Across the state, teachers report that the self-esteem, motivation and application of previously disaffected young people has soared through involvement in this program. It has become fashionable to wear the Toyota uniform or checked baker's trousers to school.
At the same time, the workplace has been critical to the acquisition of key skills for employability. Bosses, relating to 15 year-old paid employees, have proved far more effective in transmitting the employability skills of working in teams, problem solving, customer relations, punctuality and attendance, than teachers relating to disaffected students.
So the fourth requirement, in my view, is new organisation arrangements and operating models.
The last of the five conditions is for government to recognise that drawing more young people into vocational education is not solely or even mainly a curriculum issue.
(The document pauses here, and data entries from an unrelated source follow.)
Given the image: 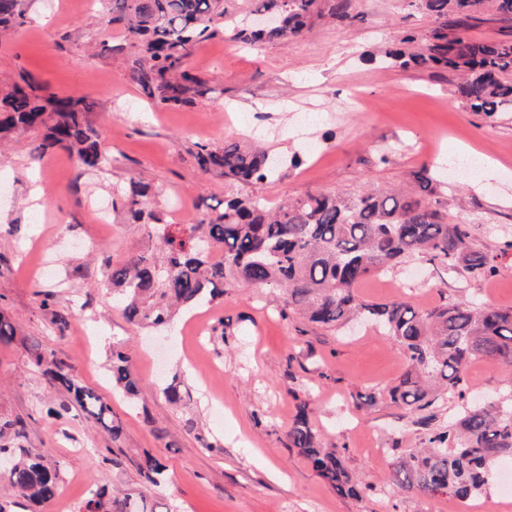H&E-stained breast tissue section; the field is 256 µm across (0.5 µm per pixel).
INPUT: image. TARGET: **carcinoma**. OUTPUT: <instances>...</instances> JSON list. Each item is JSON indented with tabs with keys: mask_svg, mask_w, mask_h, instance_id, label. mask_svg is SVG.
I'll use <instances>...</instances> for the list:
<instances>
[{
	"mask_svg": "<svg viewBox=\"0 0 512 512\" xmlns=\"http://www.w3.org/2000/svg\"><path fill=\"white\" fill-rule=\"evenodd\" d=\"M226 0H109V22L124 25L125 39L112 46L133 49L130 79L146 97L164 107L187 104L203 93V81L190 73L188 59L202 41L226 31ZM253 15L271 12L280 24L260 29L251 22L233 28L246 44L303 38L317 18L347 16V0H254ZM484 0H408L427 14L432 30L422 49H387L380 62L403 69L441 67L459 73L456 92L473 112L494 119L512 112V40H477L464 34L481 22ZM23 0H0V35L25 24ZM97 102L85 97L43 93L24 74L0 93V142L16 130L40 129L36 151L63 149L88 169L105 170L111 156L93 126ZM197 162L205 172L252 186L281 175L282 166L263 144L226 141L198 145ZM151 187L138 182L112 199L138 228L159 237L163 257L135 255L112 266V294L129 322L145 329L168 327L177 310L190 309L224 296V288L245 284L273 288L285 295V307L311 323L338 328L366 319L401 349L408 370L386 397L412 411L437 408L445 398L465 399V372L484 357L512 366V309L478 301L450 300L420 311L396 300L361 299L358 284L375 272L411 256H421L439 272L463 270L474 276L499 272L473 243L468 227L448 223L440 201L414 197L402 190L371 187L357 195L309 190L275 206L260 196H229L219 210L202 211L186 228L187 238L166 233L161 211L150 206ZM33 363L50 384L65 390L70 407L83 410L117 441L123 429L112 407L84 385L74 366L53 350L33 346ZM112 386L128 398L139 389L132 356L112 348ZM434 415L417 421L423 447L394 462L388 490H414L426 497L449 495L466 501L488 484L494 468L512 465V394L499 404L463 405L448 426L431 425ZM25 424L0 420V457L10 458L7 473L15 496L32 504L54 499L62 482L58 466L13 442ZM291 447L308 460L341 495L360 499L370 486L355 479L336 449L322 446L305 411L288 431ZM145 482L160 483L165 466L146 455L137 464ZM80 512H155L143 493L111 494L98 487Z\"/></svg>",
	"mask_w": 512,
	"mask_h": 512,
	"instance_id": "obj_1",
	"label": "carcinoma"
}]
</instances>
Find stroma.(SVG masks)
<instances>
[{
    "label": "stroma",
    "instance_id": "1",
    "mask_svg": "<svg viewBox=\"0 0 512 512\" xmlns=\"http://www.w3.org/2000/svg\"><path fill=\"white\" fill-rule=\"evenodd\" d=\"M28 20L0 39V78L26 73L47 92L98 104L91 119L112 151L106 172L65 150L37 156L39 134L20 131L0 149V315L18 329L0 344V416L25 423V447L59 466L57 497L38 512H78L96 486L135 489L159 512H512L494 470L486 489L462 502L413 492L387 494L396 454L420 447L417 412L382 399L407 363L397 344L370 326L325 328L283 314L280 291L239 285L183 311L171 329L130 324L112 299V265L157 252L147 231L123 215L100 224L92 206L111 209L130 181L154 186L164 220L186 224L198 203L216 204L246 186L204 172L197 147L261 139L299 167L260 186L269 204L307 190L357 194L368 186L420 193L429 176L448 221L465 224L499 275L441 274L413 256L369 276L362 299H403L420 310L478 298L512 308V113L488 119L454 93L446 70L380 64V49L405 37L424 45L432 23L405 0H349V19L316 21L293 44L247 48L231 34L203 42L189 60L205 83L193 103L154 106L129 79L130 52L104 53L124 31L101 6L83 0H26ZM497 151L496 176L453 178L439 156ZM67 315L65 329L54 313ZM133 355L136 402L112 387V347ZM38 344L67 358L83 384L112 407L123 428L112 441L78 409L60 411L63 393L30 358ZM183 399L171 403L167 384ZM467 396L495 401L512 390V366L477 359ZM378 393L374 405L364 399ZM306 411L318 436L336 446L347 469L368 484L363 498L341 496L296 449L288 430ZM166 467L161 484L140 478L143 456Z\"/></svg>",
    "mask_w": 512,
    "mask_h": 512
}]
</instances>
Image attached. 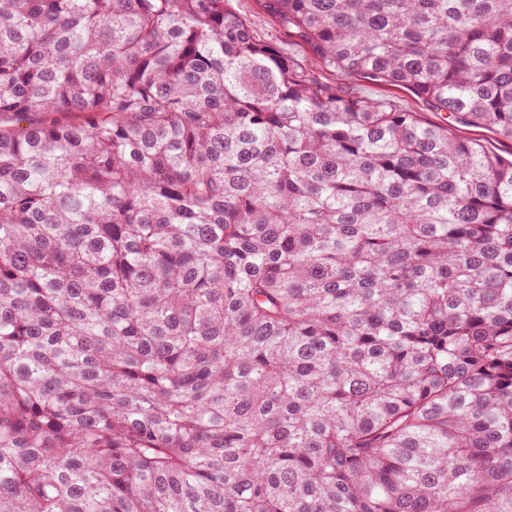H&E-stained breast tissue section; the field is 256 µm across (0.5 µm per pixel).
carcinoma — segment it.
<instances>
[{
  "label": "carcinoma",
  "instance_id": "obj_1",
  "mask_svg": "<svg viewBox=\"0 0 512 512\" xmlns=\"http://www.w3.org/2000/svg\"><path fill=\"white\" fill-rule=\"evenodd\" d=\"M0 0V512H512V0ZM264 0H230L233 12L245 18L261 41L285 52L305 74L327 86H333L355 97L372 100L390 99L404 112H415L421 120L442 124L446 112H436L422 97L402 86H379L359 76H339L324 69L309 45L296 33L288 31L280 20L269 13ZM456 133L466 139L480 140L488 150L502 155L506 158H512V141L499 137L494 132L474 127L464 123H455Z\"/></svg>",
  "mask_w": 512,
  "mask_h": 512
}]
</instances>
Significant industrial issues are involved in relation to the teaching workforce; there are issues relating to the duty of care for students; and significant investment is required to provide incentives for business and industry to commit to effective participation. I won't dwell on that final point, but it is perhaps even more critical than the others.
So, drawing vocational qualifications into secondary education is a huge challenge. Deployed to address it are the Tomlinson Inquiry, the Skills Strategy, and QCA's remit to improve vocational qualifications. The goal is the building of the national stock of human capital, the pillars of which are participation and skill.
I have drawn on my experiences in Australia, which has faced a similar problem of raising the status of vocational education and training in schools. Even taking into account cultural and other differences, I believe that the five conditions apply here. In a nutshell, the status of vocational education will be raised if we stop talking about it as something qualitatively different from academic education, and see it as a genuinely vocational first step for young people in schools. It must be taught well, and supported by those in business and industry. And it needs new approaches to delivery, and clear support from the government and the rest of us, in tackling a task which is so vital to the future health and welfare of this country and its citizens.